The constant adjustments to the political alliances between the Classic Maya kingdoms as interpreted from the hieroglyphic record makes it necessary that, in order to understand how the geopolitical map of the Maya Lowlands fluctuated through time, we need to develop a model of the territorial extent of these polities that (1) takes into account the characteristics of the physical terrain, and (2) that can identify the factors involved in the preservation and maintenance of this territorial extent.

First, considering that we are dealing with what was mostly a pedestrian society, the natural barriers that the landscape presents will determine the area that can be optimally serviced by a centre. To address this first condition I took advantage of the capabilities that GIS offers to model movement across the terrain in order to define the potential boundaries between the centres.

The second condition represents the thrust of this article. I have argued that subsidiary centres located along strategic points on the landscape were instrumental in the maintenance of the boundaries between polities, and that the political importance of these sites is reflected in the efforts made by the kings of these polities to retain the loyalty of the rulers of their subservient centres.

The major warfare events between Pomoná and Piedras Negras in AD 792 and 794 were used to exemplify the importance of these subsidiary centres.

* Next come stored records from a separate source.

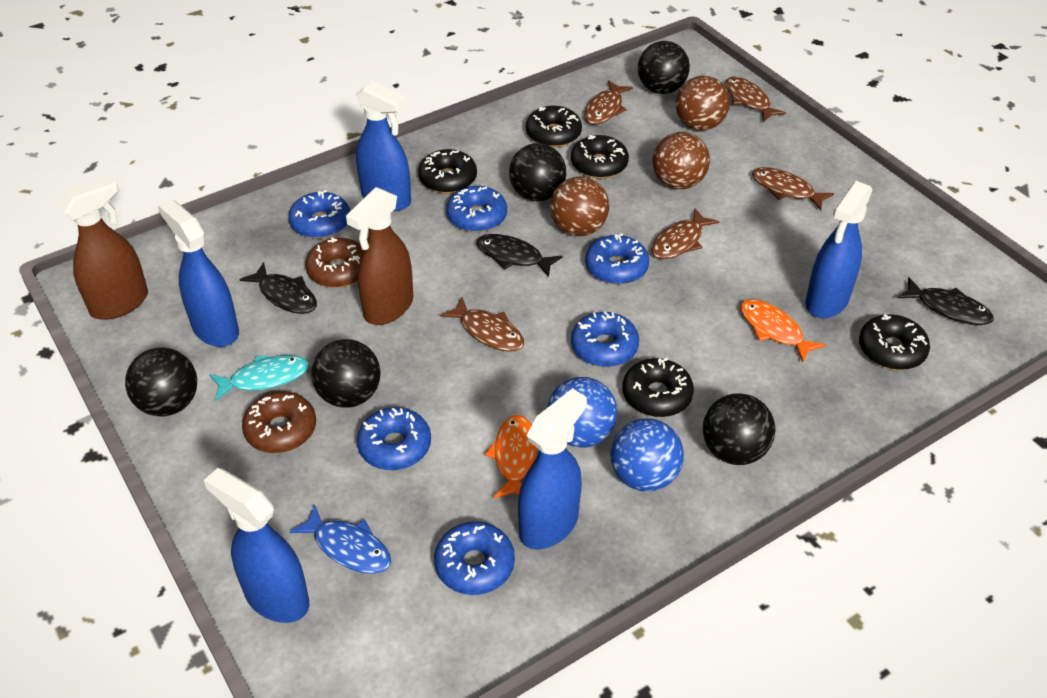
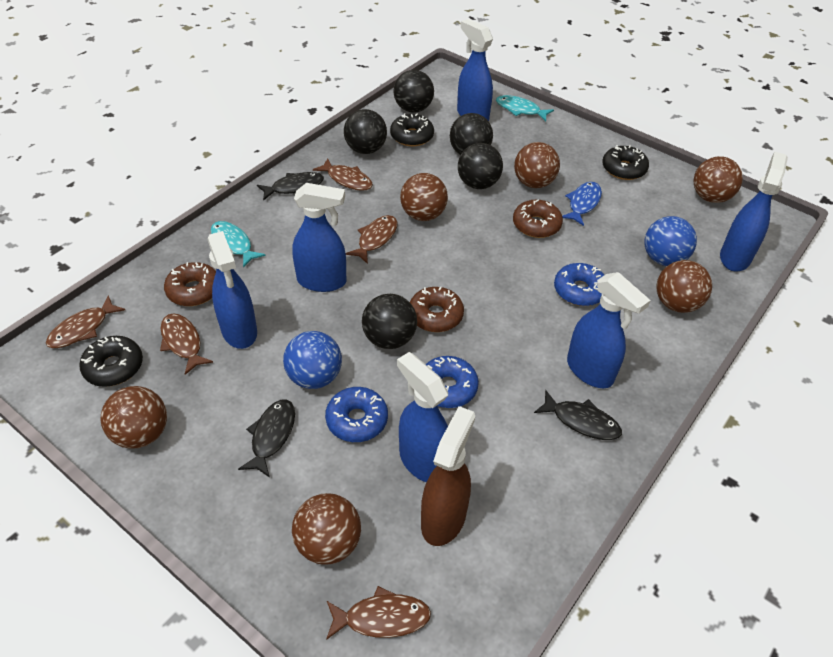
black donut: [418,149,477,194] [526,106,582,147] [571,135,629,179] [622,357,694,417] [859,314,930,370] = 5 -> [79,336,143,387] [390,113,434,147] [602,145,649,180] = 3
blue donut: [288,190,350,239] [357,407,431,470] [434,521,515,595] [446,186,507,232] [571,312,639,367] [585,233,649,285] = 6 -> [325,387,388,442] [426,356,479,408] [554,263,604,306] = 3
blue spray bottle: [158,199,239,347] [204,468,309,623] [356,81,411,211] [518,388,587,550] [805,181,873,318] = 5 -> [207,231,257,349] [292,183,347,292] [397,352,448,482] [457,19,493,121] [567,272,651,388] [720,151,788,271] = 6
brown ball: [550,176,609,236] [653,132,710,189] [676,76,730,131] = 3 -> [100,386,167,449] [292,493,361,565] [400,173,448,221] [514,142,560,188] [657,260,712,313] [693,156,743,203] = 6
brown donut: [242,391,316,453] [305,237,363,288] = 2 -> [164,262,216,306] [410,286,464,332] [513,200,563,238] = 3
brown spray bottle: [57,175,148,320] [346,187,413,325] = 2 -> [421,406,475,546] = 1
orange fish: [485,415,537,498] [741,299,825,362] = 2 -> none = 0
turquoise fish: [209,355,309,401] = 1 -> [211,221,266,268] [496,95,554,121] = 2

The possible attack route from Piedras Negras required access through one of the few natural passes that exist between the Upper Usumacinta mountain range and the coastal plains. Such access is located in the Redención del Campesino valley. However, a site of this nature was not known to exist in this valley. I took advantage of the spatial modelling capabilities of GIS, and a probability model based on Dempster-Shafer Theory was designed to identify the areas of high potential where the presence of this type of site may occur.

During the Redención del Campesino Archaeological Survey the valley was intensively surveyed with the intent of proving on the ground this site prediction model. The survey tracks were established in accordance with the high probability areas identified by the model. Of the sites visited only four were in close proximity to the high probability areas. The first, Santa Rosa, represents a site which, although it may have been of certain ritual importance, certainly did not constitute a political centre. The second, Agua Sucia, consisted of a couple of mounds that perhaps functioned as a checkpoint for incoming-outgoing traffic. The third site, San Arturo, although a more complex multi-structure site was definitely not a centre of administrative importance - rather more of a residential outlier. On the other hand, the site of Álvaro Obregón 2 proved to be a site of quite impressive masonry structures, thus suggesting a focal role. Álvaro Obregón 2's strategic positioning gives the site a commanding view of the valley from where it could have controlled traffic, while at the same time the steep hill on which it is located makes it easily defendable.

The epigraphic data together with the GIS modelling on territorial extent, indicates that at least between AD 792-794 the Redención del Campesino valley was under the political aegis of the Piedras Negras kingdom, thus strongly suggesting that the Álvaro Obregón sahal played a pivotal role in maintaining the territorial integrity of the kingdom. In this context it becomes apparent how, throughout the Late Classic, the changing boundaries of the Maya kingdoms depended greatly on where the loyalties of the subsidiary centres lay.